As D.W. notes, the distinction made between "bit-based" and "word-based" stream ciphers in the source you cite is irrelevant to the end-user. For both kinds of stream ciphers (as well as for block ciphers in streaming modes like CTR or OFB), the manner in which the keystream is combined with the plaintext is always the same: bitwise XOR, which operates at the bit level but is easily parallelized both in hardware and in software.
In any case, the actual distinction they seem to be making is between LFSR-based stream ciphers, which sequentially output one bit per iteration, and ciphers such as RC4 (and, presumably, block ciphers in streaming modes) which generate their output bitstream in larger chunks.
LFSR-based stream ciphers have generally been designed for direct hardware implementation, where they have the advantage of simplicity, but they've traditionally suffered from poor performance in software; whereas in hardware it's easy to shuffle single bits around and combine them using simple logic gates, typical CPUs are designed for carrying out higher-level operations on chunks of 8, 16, 32, 64 or 128 bits in parallel. Running a cipher that operates on single bits in software thus wastes most of the CPU's power, unless the algorithm can be reformulated to operate on many bits in parallel, something that many older LFSR-based cipher designs haven't been very well suited for.
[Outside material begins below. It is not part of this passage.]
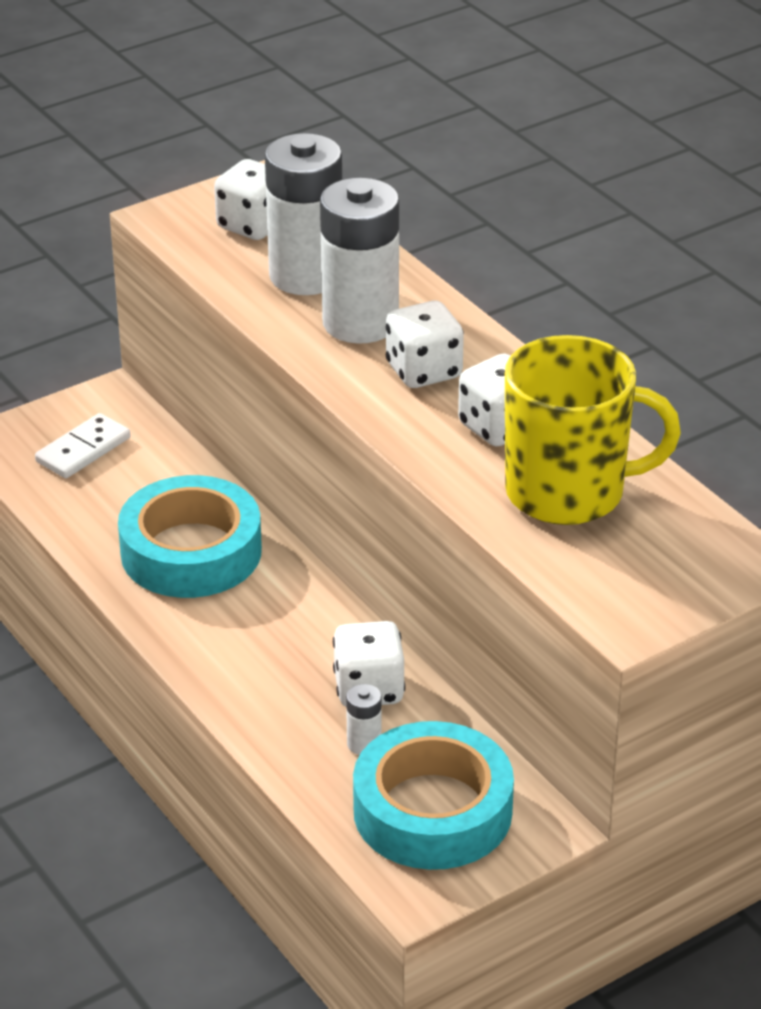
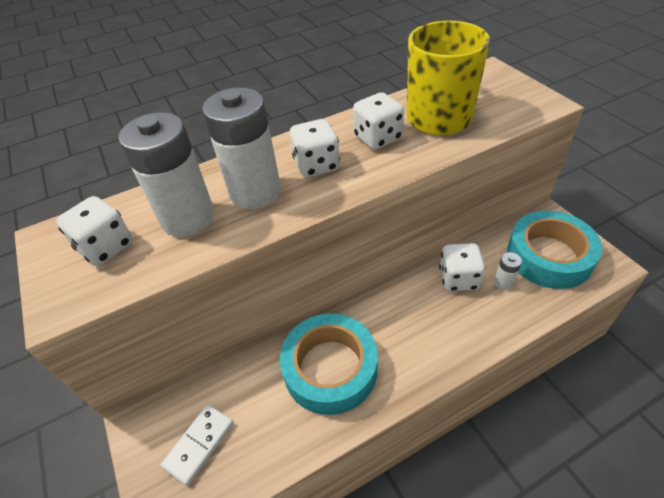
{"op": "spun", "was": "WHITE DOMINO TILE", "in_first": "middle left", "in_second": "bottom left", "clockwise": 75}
On the other hand, ciphers like RC4 were designed for software implementation from the beginning, and do very well there. (Although RC4 itself operates on 8-bit bytes, which is arguably suboptimal for modern high-end CPUs, its simplicity still keeps is competitive there. Besides, there are still plenty of 8-bit processors around in embedded devices and such.) However, they often make use of features that are difficult and costly to implement in hardware, such as access to relatively large amounts of RAM (e.g. 258 bytes for RC4, accessed in an essentially random order).
In recent years, though, the trend in stream cipher design has been towards ciphers that blur these lines, being efficient to implement in both hardware and software. Good examples can be found e.g. in the eSTREAM portfolio: the Trivium cipher, for example, is fundamentally a "bit-based" shift register design, and can indeed be implemented as such if desired; however, it is designed such that up to 64 bits of the output can be computed in parallel, which allows very efficient software implementations using any word length of up to 64 bits. (Conveniently, the same parallelizability also allows Trivium to be made very fast in hardware, by essentially duplicating the circuitry up to 64 times, as long as available space permits this.)